Ashley sways, and points in the bartenders' direction. "Screw you guys," she says. "Can't believe I miss Chora's Den right now."
"Hey, Osoba, let's take our girl home," James calls out, before throwing her over his shoulder in a fireman's lift and starting to carry her out.
"Fuck!" she exclaims, punching his back. "Put me down! I'm gonna kick your ass."
"Yeah, that really makes me want to put you down," he says. "Shit, you're heavier than you look."
"That is exactly why you don't have a girl," she says. "But it's all muscle. Solid steel."
She elbows his head once they're outside.

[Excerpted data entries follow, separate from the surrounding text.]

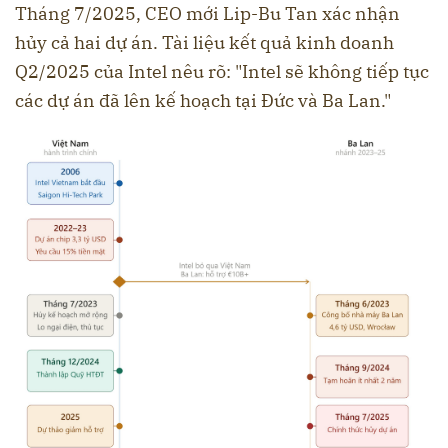
Tháng 7/2025, CEO mới Lip-Bu Tan xác nhận
hủy cả hai dự án. Tài liệu kết quả kinh doanh
Q2/2025 của Intel nêu rõ: "Intel sẽ không tiếp tục
các dự án đã lên kế hoạch tại Đức và Ba Lan."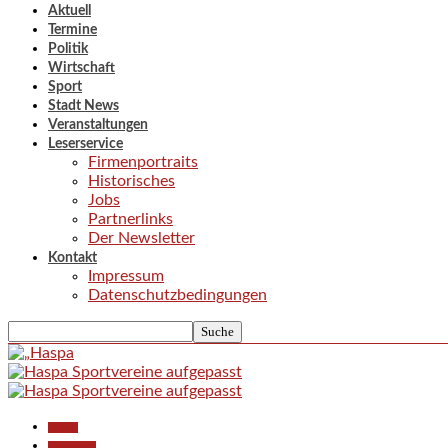
Aktuell
Termine
Politik
Wirtschaft
Sport
Stadt News
Veranstaltungen
Leserservice
Firmenportraits
Historisches
Jobs
Partnerlinks
Der Newsletter
Kontakt
Impressum
Datenschutzbedingungen
Aktuell
Gesellschaft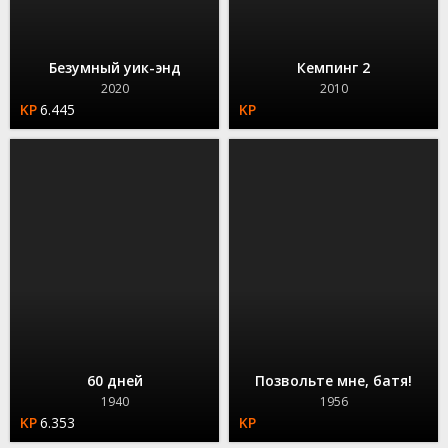
Безумный уик-энд
Кемпинг 2
2020
2010
6.445
60 дней
Позвольте мне, батя!
1940
1956
6.353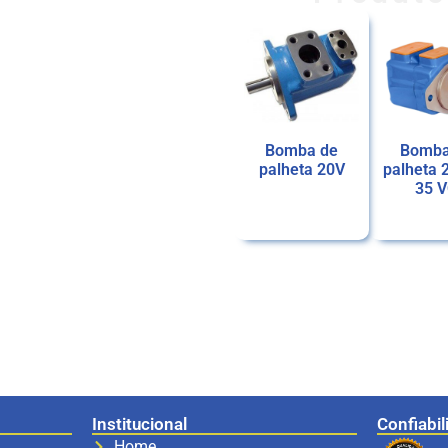
Bomba de
Bomba
palheta 20V
palheta 
35 
Ler mais
Ler mais
Institucional
Confiabil
Home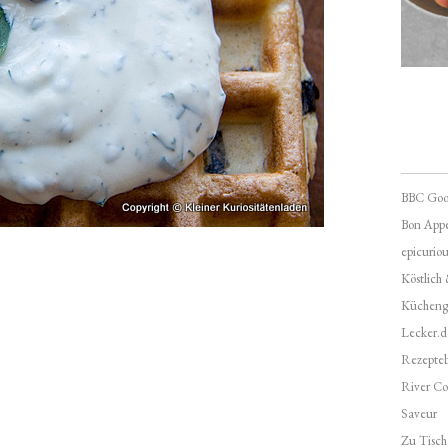
BBC Goo
Bon Appé
epicuriou
Köstlich
Kücheng
Lecker.d
Rezepte
River Co
Saveur
Zu Tisch 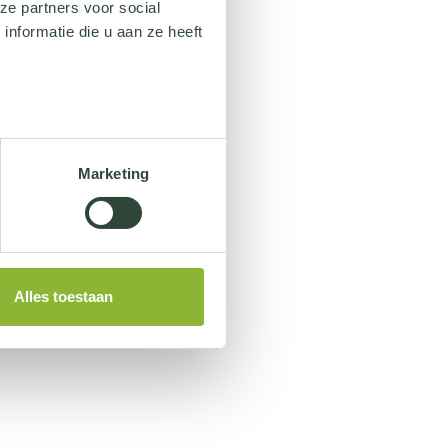
ze partners voor social
nformatie die u aan ze heeft
Marketing
Alles toestaan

They struggle, she manages to get in an irrelevant "I've fought like a hundred krogans!" (he doesn't doubt her, but he's sure she fought them with guns), and eventually she gets free of him, but runs off instead of kicking his ass.
"Goddamnit, Ash," he mutters, before calling, "Ash! Williams!"
Even wasted, she's got a head start on him, and she's always been fast; it's no wonder she survived the geth attack at Eden Prime. When Bilal, one of the squad's sober drivers for the night, finally makes it outside ("thanks for the backup!"), he tells him to take the car and do an aerial scan for Ashley. This has to be a new low in skycar use with drunken squadmates.
Fifteen minutes later, James follows the muttering about turians and the glow of an omni-tool to find Ashley sitting in the middle of a back road typing on her omni-tool. Besides the setting, this is a very familiar sight, if one that's become less and less common in the last two months. The whole unit's wondered why she only ever wrote to the guy who's not her boyfriend when she's always vidmailing her family; the popular theory had been the romance of old fashioned letter writing with the convenience of modern technology. The granddaughter of General Williams not wanting to show off her communication with a turian makes a hell of a lot more sense.
"Ash," he says, holding a hand out to her.
"Go away," she says, without looking through the screen. "I'm writing an e-mail."
And damn, but isn't that familiar too. Usually he goes away, because she's hard to distract when she's writing, but this time he stands watch, keeping an eye out for cars until she finishes. It's only then that she takes his hand and gets up.
"C'mon, mija," he says, squeezing her shoulder with his other hand. "Let's go home."
"My home got blown up so badly they can't find the wreckage," she says, but she takes his arm this time as they go to rendezvous with Bilal.